• Exercise aim: Please copy the passage of the Lagrange multiplier question between "but looking at" and "I'm supposed to.", inclusive, keeping every character unchanged.

• Excerpt provided:
◆ ◆ ◆ ◆ ◆ ◆ ◆
Show equivalence of minimization techniques using Lagrangian multiplier.

56 Views Asked by At

Define a cost function :

$$L(x,w) = \frac{1}{2} \sum_{i=1}^N\left(y^{(i)} - w^T\phi\left(x^{(i)}\right)\right)^2 + \frac{\lambda}{2}\sum_{j=1}^M w_j^2$$

Show that minimizing $L$ is equivalent to minimizing

$$\hat L(x,w) = \frac{1}{2} \sum_{i=1}^N\left(y^{(i)} - w^T\phi(x^{(i)}\right)^2$$

subject to the constraint

$$\sum_{j=1}^M w_j^2 \leq e$$

What is the significance of $e$?


So my poor understanding Lagrange multipliers leads to do the following:

Set

$$ g(x, w) = \sum_{j=1}^M w_j^2 - e $$

so

$$\mathcal{L}(x,w,\lambda) = \hat L(x,w) = \frac{1}{2} \sum_{i=1}^N\left(y^{(i)} - w^T\phi(x^{(i)}\right)^2 + \lambda \left(\sum_{j=1}^M w_j^2 - e\right)$$

So $\mathcal{L}$ appears very similar to $L$. I think this is where the $e$ comes into play. If the two functions are to be identical (which I don't think is the point), then

$$e = \sum_{j=1}^M \frac{w_j^2}{2}$$

but looking at the original constraint

$$\sum_{j=1}^M w_j^2 \leq e \implies \sum_{j=1}^M w_j^2 - \sum_{j=1}^M \frac{w_j^2}{2} \leq 0$$

which is clearly violated, unless $w = 0$, and assuming we're dealing with real numbers.

I just don't see why $e$ is so special. Nor do I see what the purpose of the exercise is. Please help me see what I'm supposed to.
◆ ◆ ◆ ◆ ◆ ◆ ◆
• Extracted information:
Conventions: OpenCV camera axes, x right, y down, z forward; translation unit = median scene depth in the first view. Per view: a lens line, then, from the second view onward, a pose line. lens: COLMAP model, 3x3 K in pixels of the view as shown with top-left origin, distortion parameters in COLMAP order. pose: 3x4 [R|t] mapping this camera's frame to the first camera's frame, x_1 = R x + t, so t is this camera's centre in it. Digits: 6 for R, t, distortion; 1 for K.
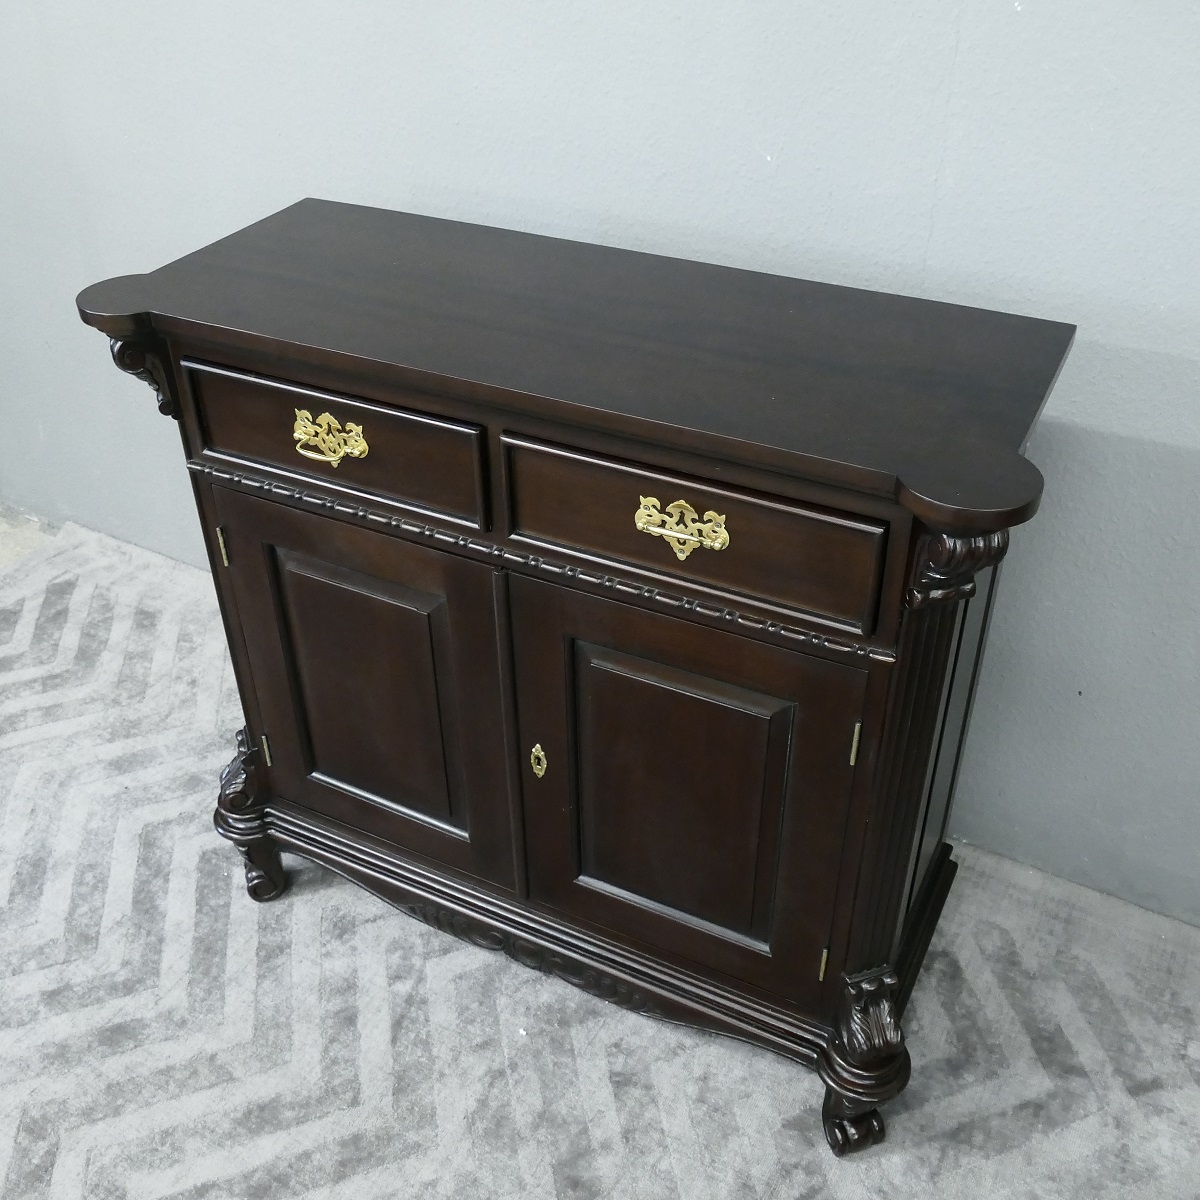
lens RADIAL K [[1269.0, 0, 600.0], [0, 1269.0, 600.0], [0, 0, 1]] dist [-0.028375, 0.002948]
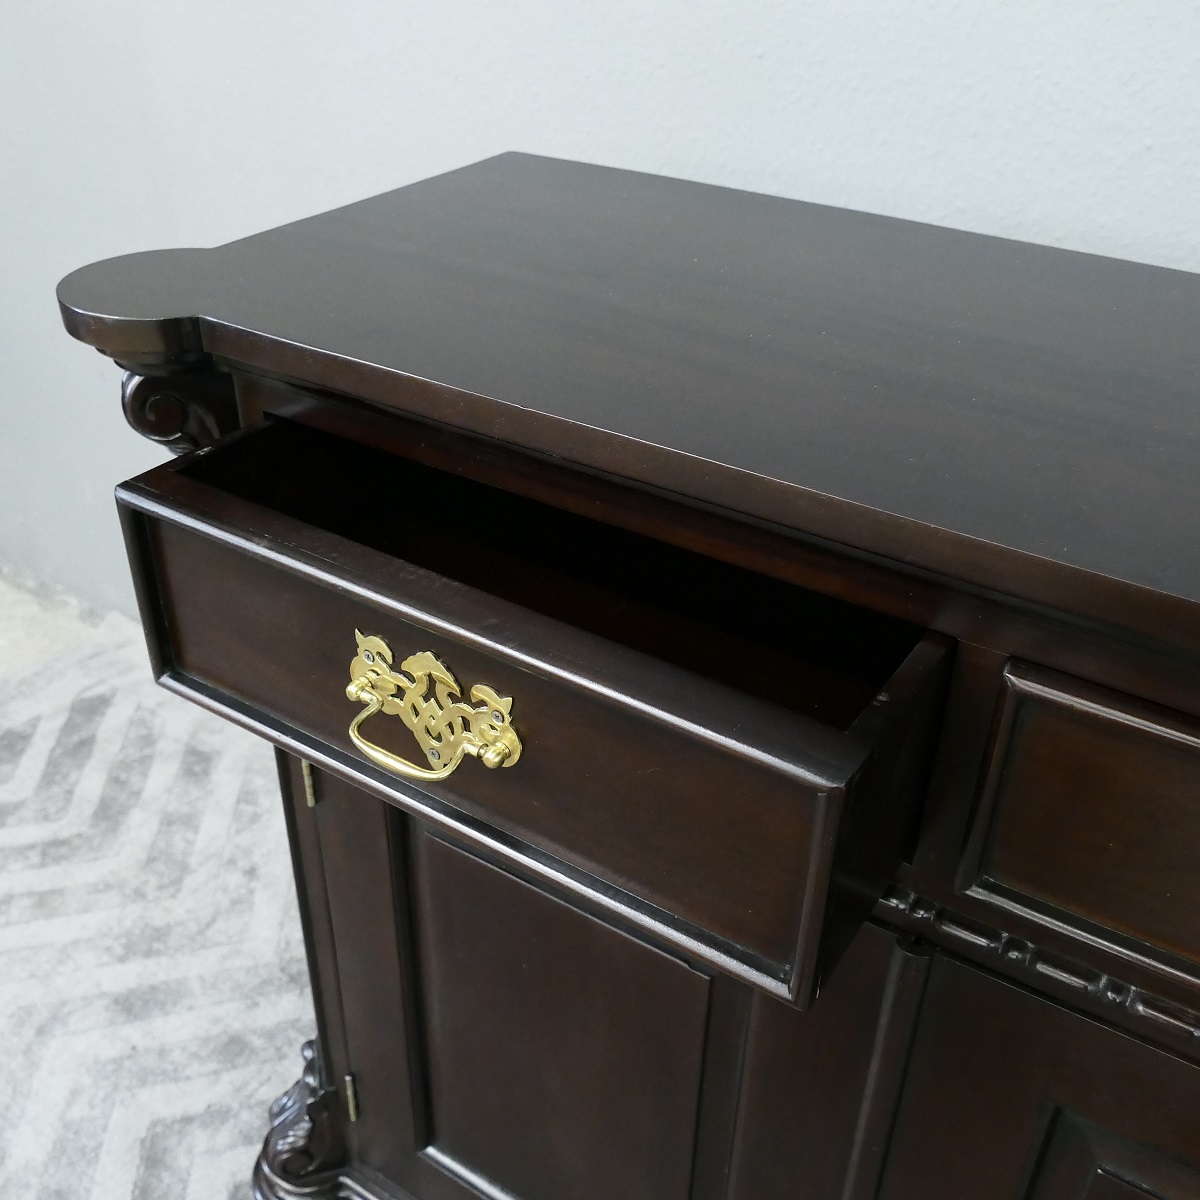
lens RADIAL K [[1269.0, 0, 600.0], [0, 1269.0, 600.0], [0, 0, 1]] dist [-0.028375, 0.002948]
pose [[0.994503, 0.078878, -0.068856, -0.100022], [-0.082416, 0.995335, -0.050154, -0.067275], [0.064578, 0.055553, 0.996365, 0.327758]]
◆ ◆ ◆ ◆ ◆ ◆ ◆
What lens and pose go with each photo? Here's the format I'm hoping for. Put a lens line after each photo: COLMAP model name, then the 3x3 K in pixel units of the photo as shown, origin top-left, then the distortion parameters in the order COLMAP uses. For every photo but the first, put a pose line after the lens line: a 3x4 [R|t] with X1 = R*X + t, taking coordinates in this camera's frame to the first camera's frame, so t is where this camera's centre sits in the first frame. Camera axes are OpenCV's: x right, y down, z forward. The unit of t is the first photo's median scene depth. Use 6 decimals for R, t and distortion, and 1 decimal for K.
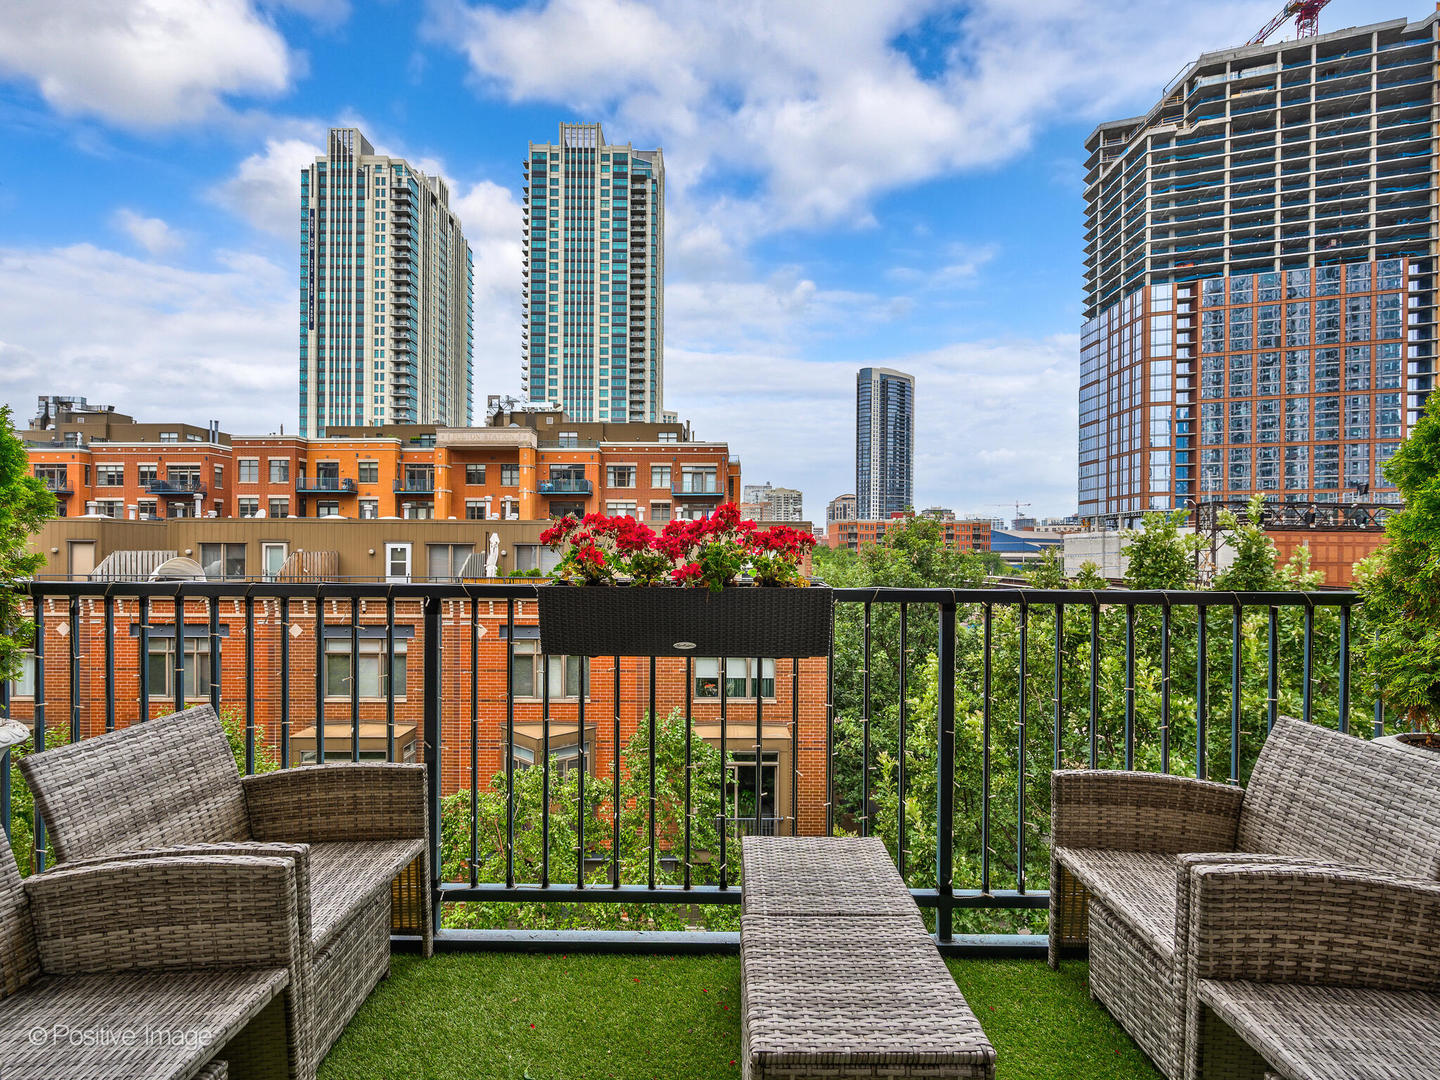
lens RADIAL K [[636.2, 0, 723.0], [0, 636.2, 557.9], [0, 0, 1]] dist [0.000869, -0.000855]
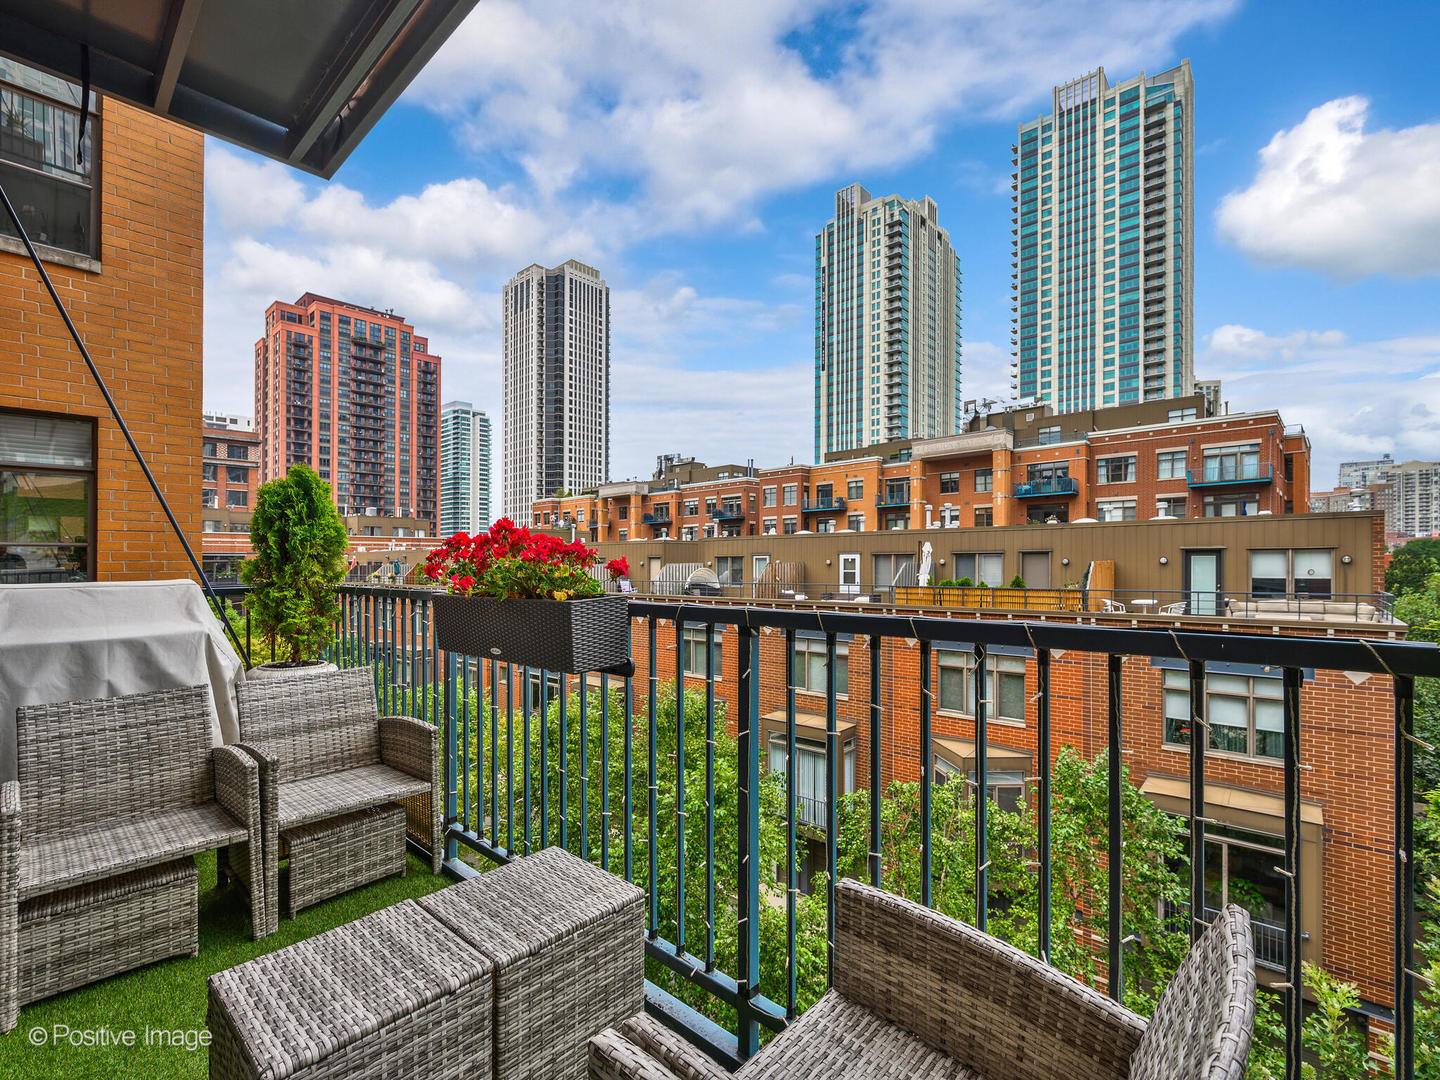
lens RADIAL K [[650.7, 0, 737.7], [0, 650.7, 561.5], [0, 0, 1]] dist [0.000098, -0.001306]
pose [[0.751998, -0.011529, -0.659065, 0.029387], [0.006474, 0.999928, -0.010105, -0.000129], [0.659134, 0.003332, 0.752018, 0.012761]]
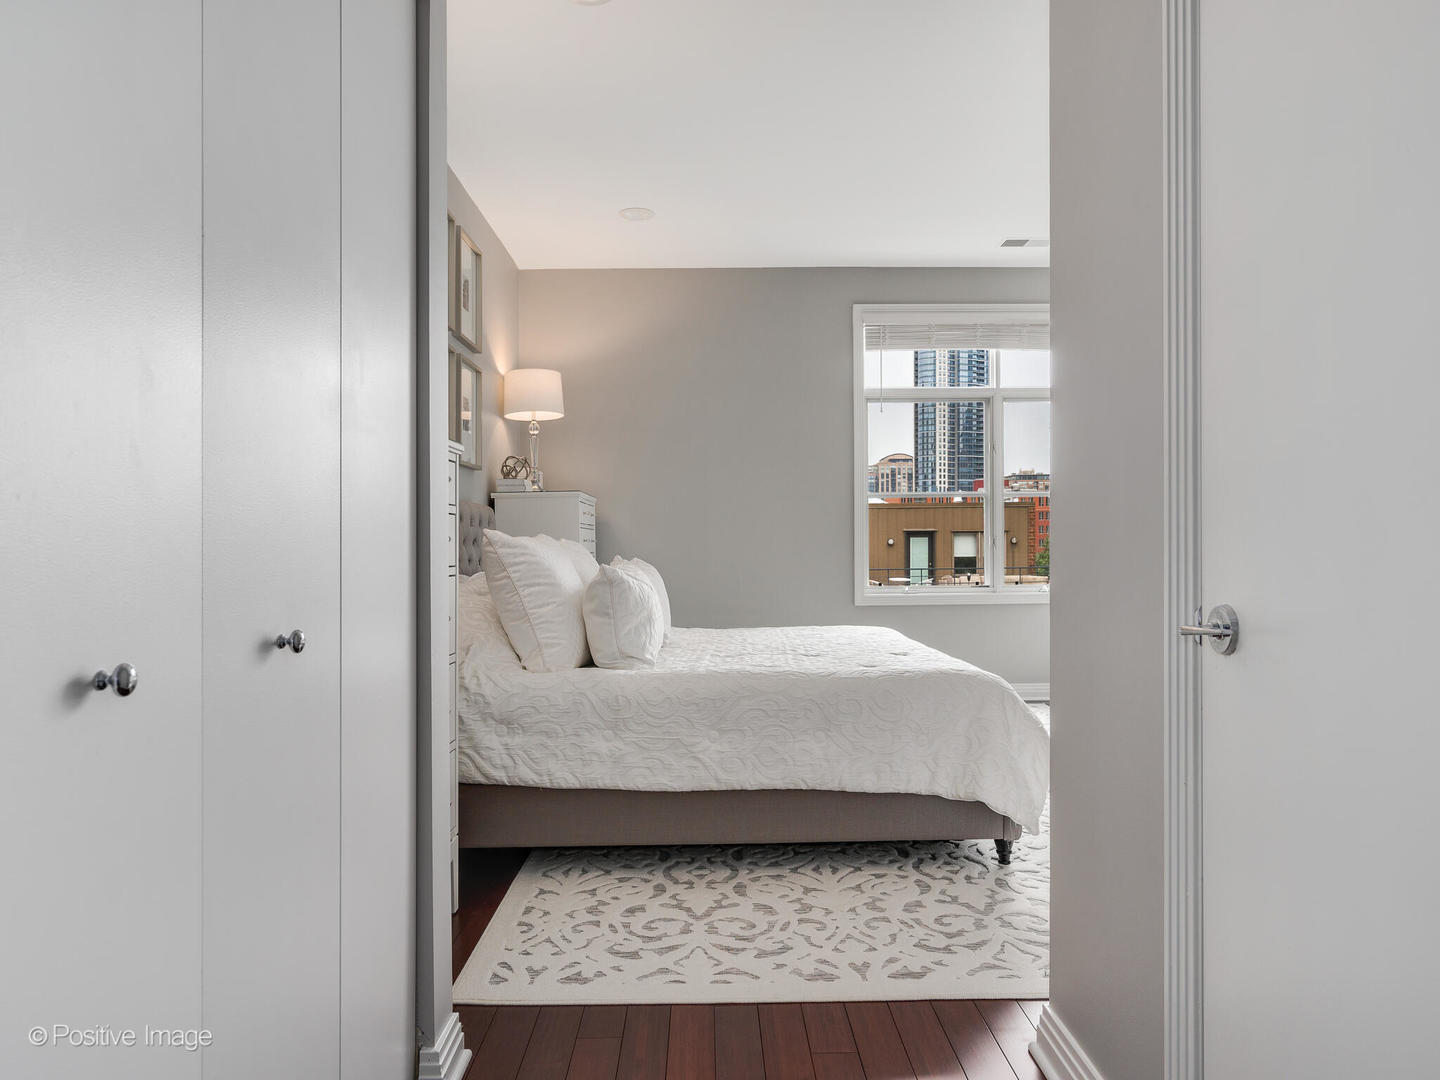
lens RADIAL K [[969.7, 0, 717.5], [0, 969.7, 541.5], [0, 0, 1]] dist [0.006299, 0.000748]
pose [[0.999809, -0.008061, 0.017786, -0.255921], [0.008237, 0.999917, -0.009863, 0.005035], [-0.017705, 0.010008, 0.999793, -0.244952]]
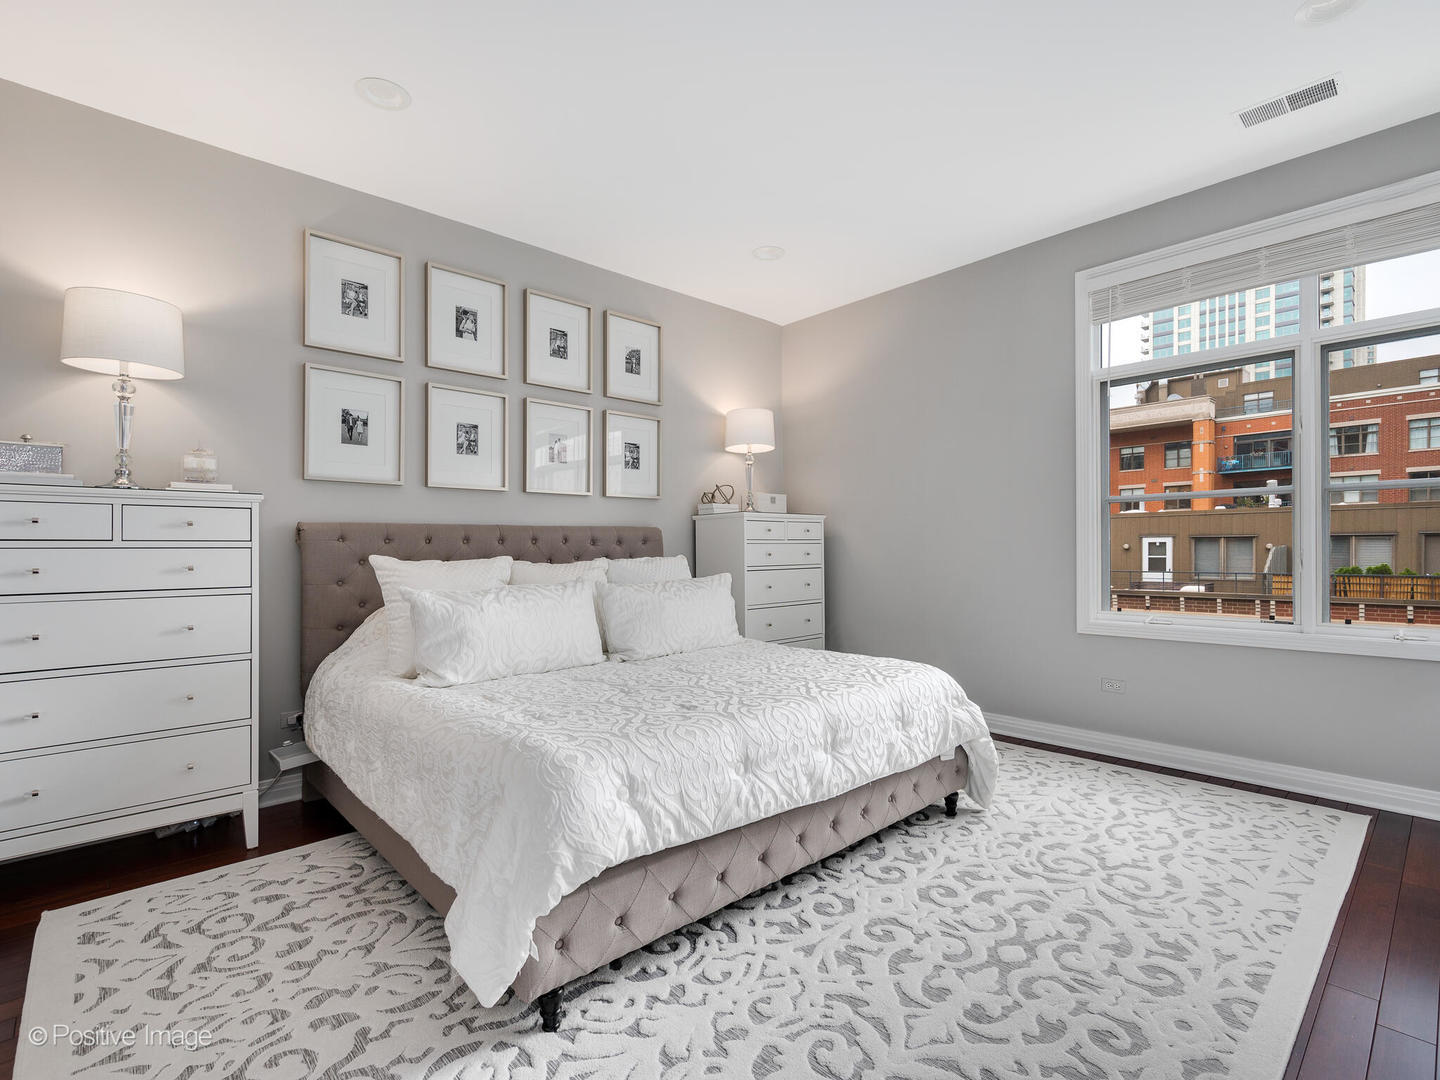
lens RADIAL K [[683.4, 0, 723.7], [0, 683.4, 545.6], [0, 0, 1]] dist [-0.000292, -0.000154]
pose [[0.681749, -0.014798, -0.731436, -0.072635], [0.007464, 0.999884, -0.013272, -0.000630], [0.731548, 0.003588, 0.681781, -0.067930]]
◆ ◆ ◆ ◆ ◆ ◆ ◆
• Answer box:
but looking at the original constraint

$$\sum_{j=1}^M w_j^2 \leq e \implies \sum_{j=1}^M w_j^2 - \sum_{j=1}^M \frac{w_j^2}{2} \leq 0$$

which is clearly violated, unless $w = 0$, and assuming we're dealing with real numbers.

I just don't see why $e$ is so special. Nor do I see what the purpose of the exercise is. Please help me see what I'm supposed to.